Background: Retinol binding protein 4 (RBP4), a protein secreted by adipocytes and bound in plasma to transthyretin (TTR), has been associated with obesity, the early phase of insulin resistance, metabolic syndrome, and type 2 diabetes mellitus. The objective of this study was to elucidate the relationship between RBP4, TTR, triglyceride (TG) and type 2 diabetes risk in rural Thailand. Results: RBP4 and TTR levels, as well as homeostatic model assessment of insulin resistance (HOMA-IR) values, were significantly elevated among subjects with high triglyceride levels (p < 0.01, p < 0.05, p < 0.05, respectively). Triglyceride levels correlated with RBP4 (r = 0.34, p < 0.001) and TTR (r= 0.26, p < 0.01) levels, as well as HOMA-IR values (r= 0.16, p < 0.05).

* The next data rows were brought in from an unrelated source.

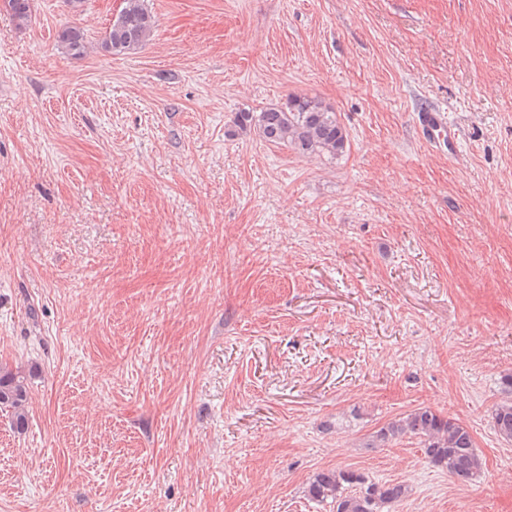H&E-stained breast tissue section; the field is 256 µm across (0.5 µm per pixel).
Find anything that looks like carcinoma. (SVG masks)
Instances as JSON below:
<instances>
[{"label": "carcinoma", "instance_id": "cac0c4a2", "mask_svg": "<svg viewBox=\"0 0 512 512\" xmlns=\"http://www.w3.org/2000/svg\"><path fill=\"white\" fill-rule=\"evenodd\" d=\"M3 5L17 25L24 26L30 20V0H3ZM155 24L145 0H123L102 48L114 55L132 53L150 39ZM58 39L70 56L80 57L89 51V42L77 26L63 27ZM251 134L267 143L290 146L303 155L334 158L342 155L347 146V134L336 112L316 96H293L259 113H236L232 135ZM501 384L504 397L492 411V423L501 438L511 441L512 373L503 375ZM27 399L25 377L1 365L0 409L11 412L18 432L28 426ZM406 436L419 438L425 462L448 472L451 478L471 482L484 472L483 456L467 426L429 408H417L388 422L374 432L369 446L384 448ZM408 493L409 487L403 482L380 483L357 470L339 467L317 472L307 488L310 500L329 505L332 512H382Z\"/></svg>", "mask_w": 512, "mask_h": 512}]
</instances>
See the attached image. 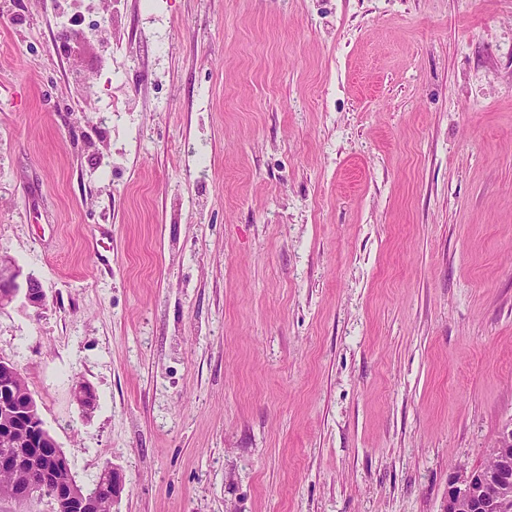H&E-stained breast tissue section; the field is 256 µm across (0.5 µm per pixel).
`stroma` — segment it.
Here are the masks:
<instances>
[{"mask_svg": "<svg viewBox=\"0 0 512 512\" xmlns=\"http://www.w3.org/2000/svg\"><path fill=\"white\" fill-rule=\"evenodd\" d=\"M0 254L112 512H443L512 424V0H0ZM22 271L15 261L8 256L0 255V309L11 305L18 299L37 310L46 305V295L40 283L32 275H26L23 280ZM105 480V484L108 488H111V497L108 492L105 491L101 476L99 474L98 479L92 489H97L99 492V503L97 512H112V500L114 501L122 488V476L119 468L112 464V462H105L100 472ZM112 498V500H111Z\"/></svg>", "mask_w": 512, "mask_h": 512, "instance_id": "stroma-1", "label": "stroma"}]
</instances>
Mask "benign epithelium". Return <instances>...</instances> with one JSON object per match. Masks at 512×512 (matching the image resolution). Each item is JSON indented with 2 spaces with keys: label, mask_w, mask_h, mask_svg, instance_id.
<instances>
[{
  "label": "benign epithelium",
  "mask_w": 512,
  "mask_h": 512,
  "mask_svg": "<svg viewBox=\"0 0 512 512\" xmlns=\"http://www.w3.org/2000/svg\"><path fill=\"white\" fill-rule=\"evenodd\" d=\"M37 310L46 305V295L40 283L31 275L22 276L15 261L0 255V309L17 300ZM18 368L0 359V435L13 439L17 448L0 455V469L18 477L12 500L27 502L34 498L50 500L52 512H96L94 492L82 488L76 480H57L58 470L66 456L56 450L57 442L45 427L37 403L28 391L15 386ZM73 400L87 414L95 406L91 387L78 381L73 386ZM489 456L495 461L491 468L463 467L448 477V507L445 512H512V426L505 427ZM111 498L118 497L122 488L119 468L107 461L101 468ZM494 493L488 494L487 488Z\"/></svg>",
  "instance_id": "obj_1"
}]
</instances>
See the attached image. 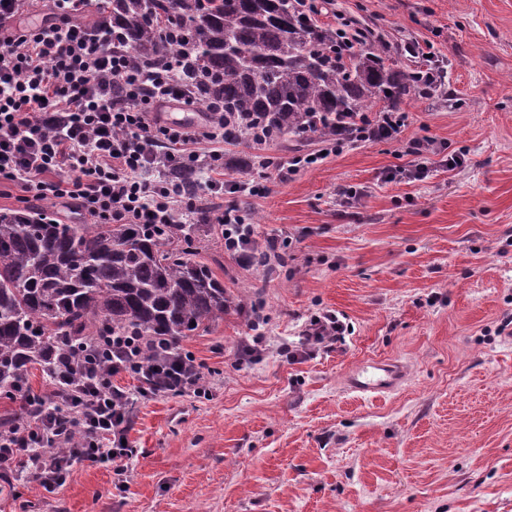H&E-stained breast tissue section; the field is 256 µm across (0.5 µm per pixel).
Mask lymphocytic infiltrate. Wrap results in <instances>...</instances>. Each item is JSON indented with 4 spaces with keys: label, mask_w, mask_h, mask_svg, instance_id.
Returning <instances> with one entry per match:
<instances>
[{
    "label": "lymphocytic infiltrate",
    "mask_w": 512,
    "mask_h": 512,
    "mask_svg": "<svg viewBox=\"0 0 512 512\" xmlns=\"http://www.w3.org/2000/svg\"><path fill=\"white\" fill-rule=\"evenodd\" d=\"M53 17L31 30L9 28L21 0H0V182L21 184V204L53 200L70 205L85 224L220 225L224 247L247 260L248 226L237 209L221 206L223 183H201L197 198L177 185L150 182L148 173L198 160L210 171L224 167V112L211 110L204 127L150 117L149 104L194 99L169 76L127 67L112 45V30L97 32L77 22L88 0H52ZM124 87L116 104L114 84ZM153 85L154 96L141 91ZM406 116L379 112L357 124L356 139L398 140ZM214 144L207 154L194 144ZM349 326L330 310L311 318L291 359L313 348L332 349ZM162 345L148 336L99 337V355L110 356L112 371L97 358L85 362V378L51 387L32 400V416L21 431L0 424V483L34 482L47 492L63 487L75 465L108 466L114 487H122L132 451L124 443L134 397L151 395L147 383L135 390L115 386L113 373L140 375ZM159 377H177L182 392L203 391L206 378L191 354L161 358Z\"/></svg>",
    "instance_id": "lymphocytic-infiltrate-1"
}]
</instances>
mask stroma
<instances>
[{"label":"stroma","instance_id":"obj_1","mask_svg":"<svg viewBox=\"0 0 512 512\" xmlns=\"http://www.w3.org/2000/svg\"><path fill=\"white\" fill-rule=\"evenodd\" d=\"M432 44L444 95L402 106L397 142L330 155L258 193H225L253 223L275 273L194 244L234 306L181 339L205 393H160L130 409L124 490L75 466L56 493L0 494V512H512V0H325L319 20ZM428 137L423 177L392 180L404 141ZM344 316L340 348L290 361L311 315ZM258 355L242 349L254 336ZM401 363L398 390L358 396L359 361Z\"/></svg>","mask_w":512,"mask_h":512}]
</instances>
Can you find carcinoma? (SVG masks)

After adjustment for age and gender, the risk of hypertriglyceridemia was 3.7 times greater (95% Cl =1.42 -9.73, p = 0.008) in the highest RBP4 tertile as compared to the lowest tertile. Similarly, the highest TTR and HOMA-IR tertiles had greater risk of hypertriglyceridemia at 3.5 (95% Cl = 1.30-9.20, p = 0.01) and 3.6 (95% CI = 1.33- 9.58, p = 0.01) times higher than the respective lowest tertiles. The correlation between TTR and blood glucose was statistically significant (r 0.18, p < 0.05), but not found this relationship in RBP4. Conclusions: The associations of RBP4 and TTR with hypertriglyceridemia and insulin resistance may have important implications for the risk of heart disease and stroke.